§ **YOUR TASKS**
**a)** Set down the stretch of the BPF thread excerpt from "Probably :) struct" through "look into how.", copied word for word.
**b)** Please rewrite the stretch of entries from the line containing "pose: elev=39.6 azim=165.2" through the last entry, with "dist" changed to "distance" and all else unchanged. Give only those lines, and leave the pictures out.

§ **TEXT EXCERPT**
(begin)
Probably :) struct trace_event_raw_sched_switch is in vmlinux.h
already for non-raw sched:sched_switch tracepoint. We just use that
type information for feature probing. From BPF verifier's perspective,
ctx[1] or ctx[2] will have proper BTF information (task_struct) during
program validation.

>
> I was thinking about adding something like struct tp_sched_switch_args
> for all the raw tracepoints, but haven't got time to look into how.
>
> Thanks,
> Song
>
> >
> >
> >  [0] https://github.com/iovisor/bcc/blob/master/libbpf-tools/runqslower.bpf.c
> >
> >
> >> diff --git a/tools/bpf/runqslower/runqslower.bpf.c b/tools/bpf/runqslower/runqslower.bpf.c
> >> index 9a5c1f008fe6..30e491d8308f 100644
> >> --- a/tools/bpf/runqslower/runqslower.bpf.c
> >> +++ b/tools/bpf/runqslower/runqslower.bpf.c
> >> @@ -2,6 +2,7 @@
> >> // Copyright (c) 2019 Facebook
> >> #include "vmlinux.h"
(end)
§ **Stored items**
(begin)
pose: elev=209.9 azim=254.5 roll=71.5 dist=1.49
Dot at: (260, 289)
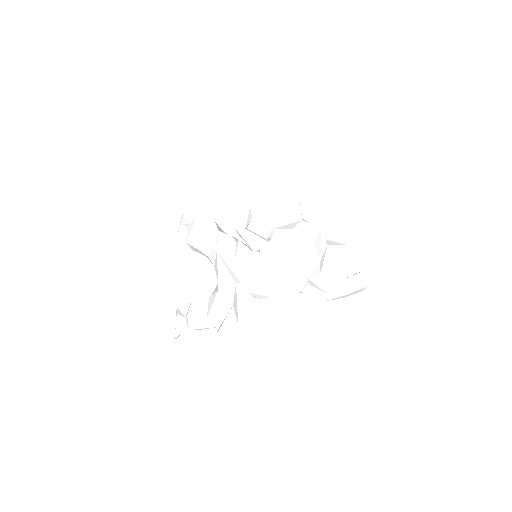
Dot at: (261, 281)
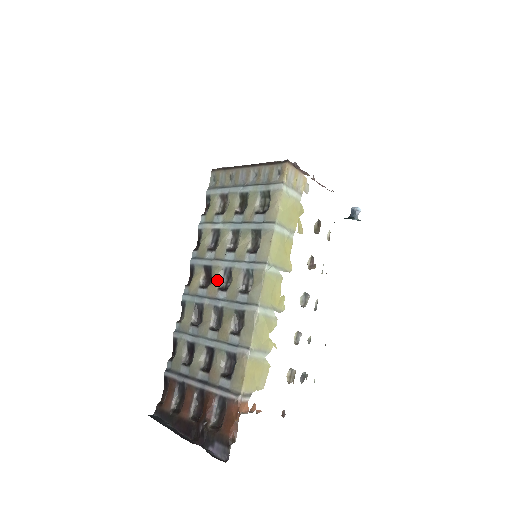
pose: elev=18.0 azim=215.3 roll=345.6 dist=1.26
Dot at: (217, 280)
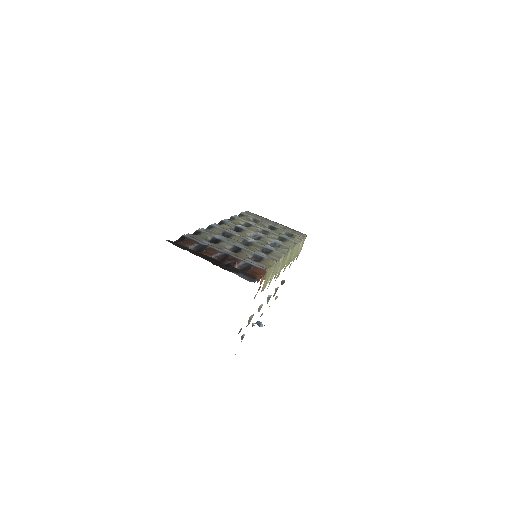
Dot at: (248, 234)
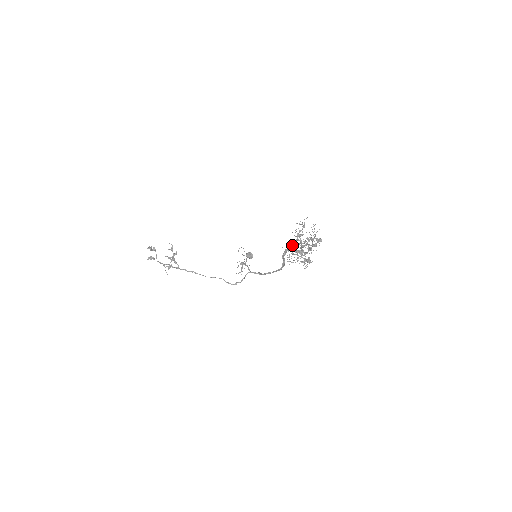
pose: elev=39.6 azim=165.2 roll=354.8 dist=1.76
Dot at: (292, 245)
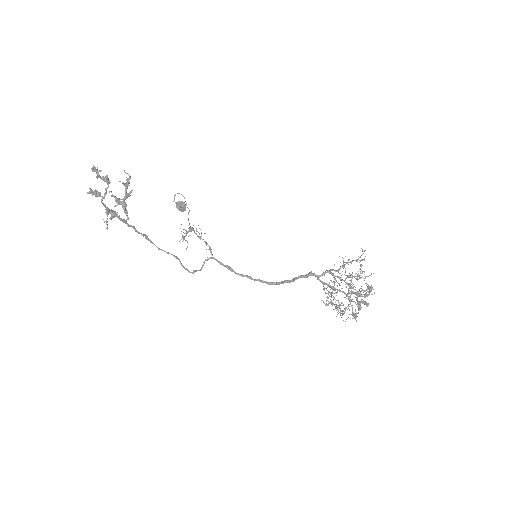
Dot at: (324, 273)
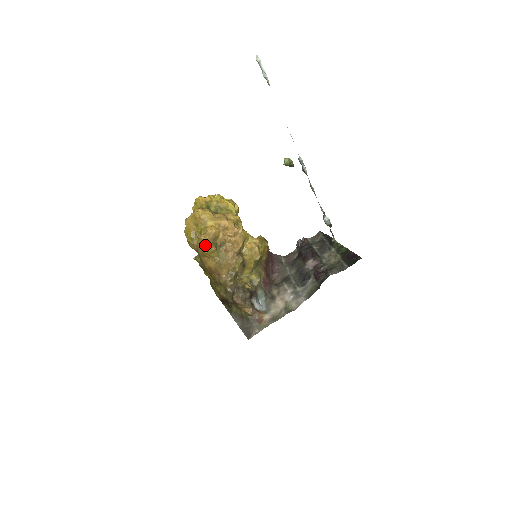
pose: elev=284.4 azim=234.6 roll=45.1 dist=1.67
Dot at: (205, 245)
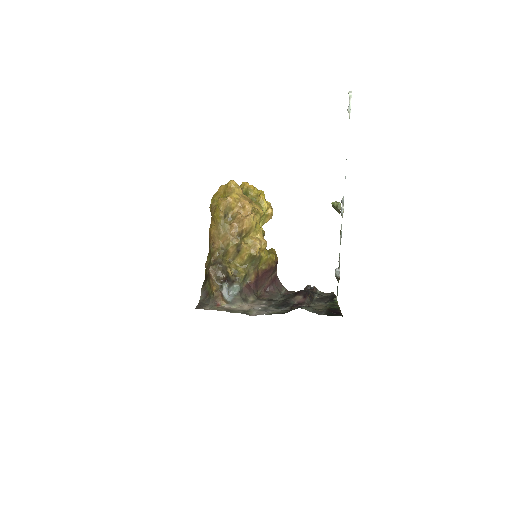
(end)
§ **ANSWERS BY TASK**
**a)**
Probably :) struct trace_event_raw_sched_switch is in vmlinux.h
already for non-raw sched:sched_switch tracepoint. We just use that
type information for feature probing. From BPF verifier's perspective,
ctx[1] or ctx[2] will have proper BTF information (task_struct) during
program validation.

>
> I was thinking about adding something like struct tp_sched_switch_args
> for all the raw tracepoints, but haven't got time to look into how.

**b)**
pose: elev=39.6 azim=165.2 roll=354.8 distance=1.76
Dot at: (292, 245)
Dot at: (324, 273)
pose: elev=284.4 azim=234.6 roll=45.1 distance=1.67
Dot at: (205, 245)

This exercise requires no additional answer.